第2話

 女の子は「そうなんですか」と自然に相づちを打った。

 女子大生にありがちな大げさな反応でも、淡泊な反応でもなく、ただ自然に。


「別に、特段いじめてくるとか嫌がらせを受けているってわけじゃないんです。ただ……なんというか……私という人格は認められていないんです」


 義母と初めて会ったときの小さな違和感。

 夫――当時は彼氏だけど――と隣り合って座る私のことを、彼女はほとんど認識しようとすらしなかった。

 まるで透明人間みたいに。

 何か私が意見を述べるとすぐに「そんなことないんじゃない?」とやんわり否定する。料理のことであれ、家事のことであれ、子育てのことであれ。

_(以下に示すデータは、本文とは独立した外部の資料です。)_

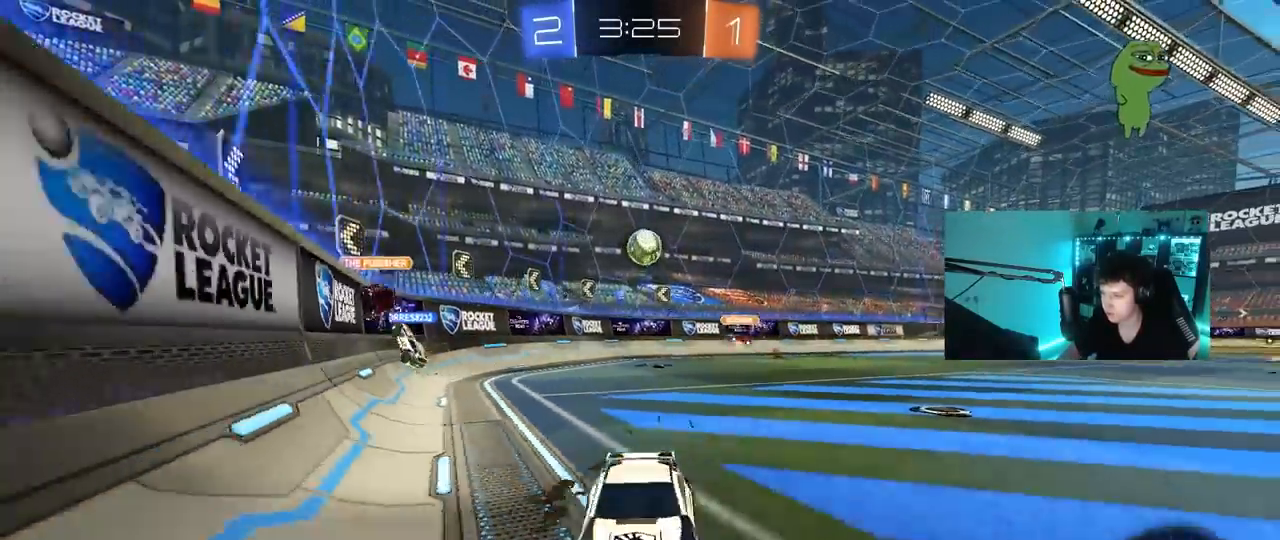
{"keys": [], "mouse": [], "mouse_move": "still", "events": [[117, "a", "up"], [400, "w", "up"]]}
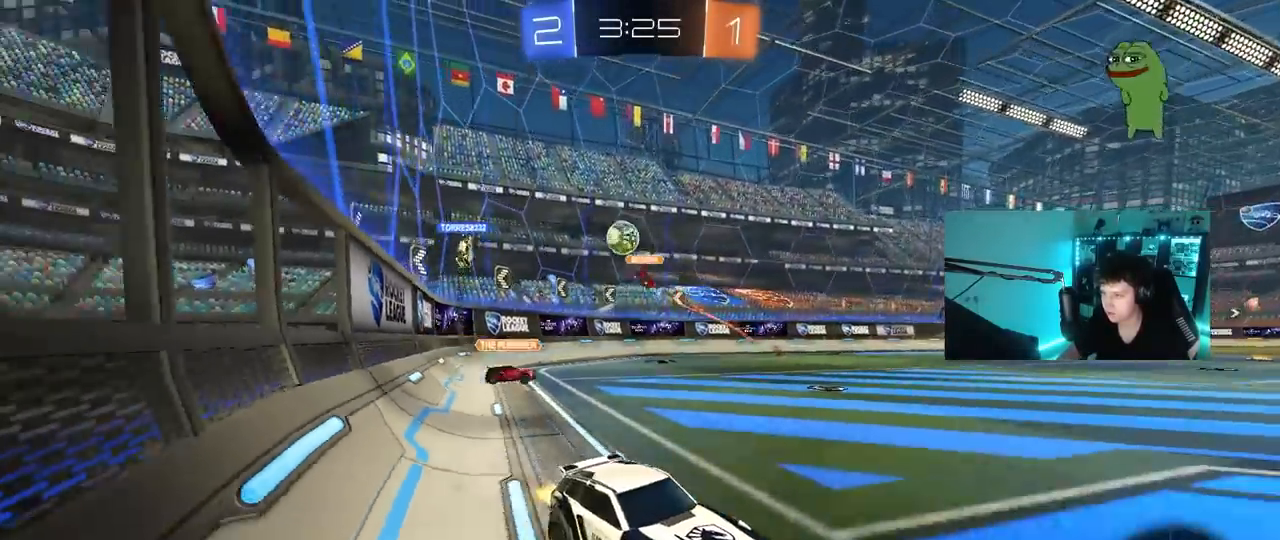
{"keys": ["a", "w"], "mouse": [], "mouse_move": "still", "events": [[50, "d", "down"], [133, "w", "down"], [283, "d", "up"], [417, "a", "down"]]}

 私に彼女が求めている言葉はただ一つ――「お義母様の言うとおりです」。


 ただそれだけ。それ以外の言葉を口にする権利は私にはないのだ。


「何か失礼なことをしたのか、不安になりました。でも何も心当たりがなくて。夫にも聞いてみたけれど……」


 夫の反応は「気にしすぎじゃない?」

 つまり、自分の母と妻との間に問題があるなんてことを、まるっきり認識していないし、認識する気もないのだ。


 そういう状況下で、無闇に姑に反論でもして、我々の関係に亀裂が入ることだけは絶対に避けねばならなかった。

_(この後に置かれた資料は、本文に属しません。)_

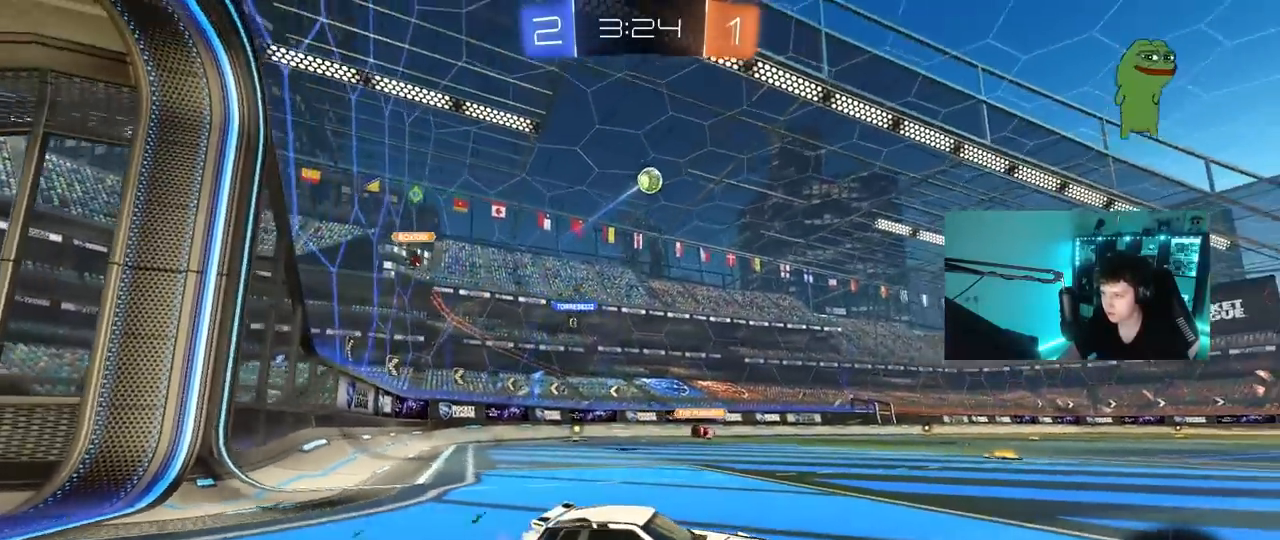
{"keys": ["a", "w"], "mouse": [], "mouse_move": "still", "events": [[83, "d", "up"], [300, "a", "down"], [350, "shift", "down"], [450, "shift", "up"]]}
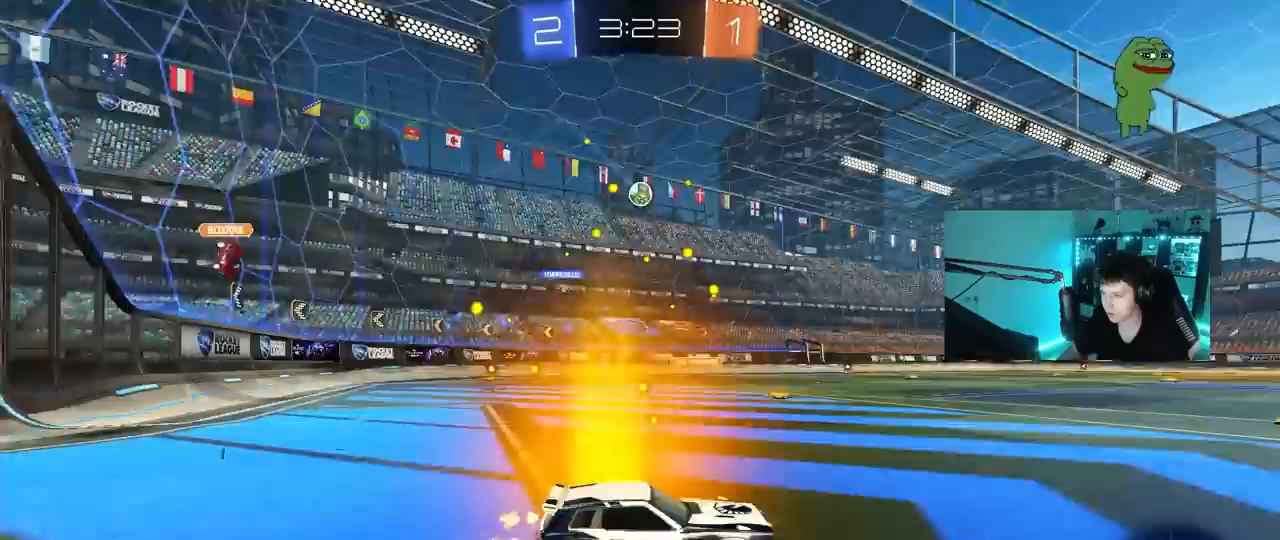
{"keys": ["w"], "mouse": [], "mouse_move": "still", "events": [[133, "a", "up"]]}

 昔からそういう性分なのだ。根っからの「平和主義者」。争いごとは、見たくも聞きたくも関わりたくもない。

 喧嘩するぐらいなら、私が我慢する方が良いのだから。



「……ってごめんなさい。こんな話を聞かせてしまって」


 はっと口をつぐみ、椅子に掛けたままぺこりと頭を下げる。

 どうしてだろう? 初対面の、しかもこんなに年下の女の子にこんな嫁姑の悩みを打ち明けるだなんて、どうかしている。


「いえ、大丈夫ですよ」


 女の子は柔和な笑みを浮かべている。


「お客様は、お優しいんですね。お義母様にプレゼントを差し上げようという思いも、ご立派だと思いますよ」

「いえ、優しいなんてそんなことないんです! 私は――ただ、私のことをお義母さんに見てほしいというか――」


 そこまで言って、恥ずかしさに口を閉ざし、うつむく。

 まるで幼子が親にかまってほしくて「見て、見て」と言っているようなものではないか。


 でもそれは結婚してからの四年間、私の中で眠っていた本音なのだと思う。

 お義母さんに、私の言葉を聞いてほしい。

 空気みたいな透明人間なんかじゃない。

 私という人間が確かにいることに気づいてほしい。


 私を表現したい――


 ふと、光を感じて顔を上げた。

 腰掛けている応接セットの横に目をやると、壁に大きな全身鏡が設置されていることに、今初めて気がついた。

 光を感じたのは、その鏡があまりにもよく磨かれていて、ウインドウから入る陽光を反射させていたからなのだった。


「大きな鏡ですね」


 思わず、立ち上がり、その前に立つ。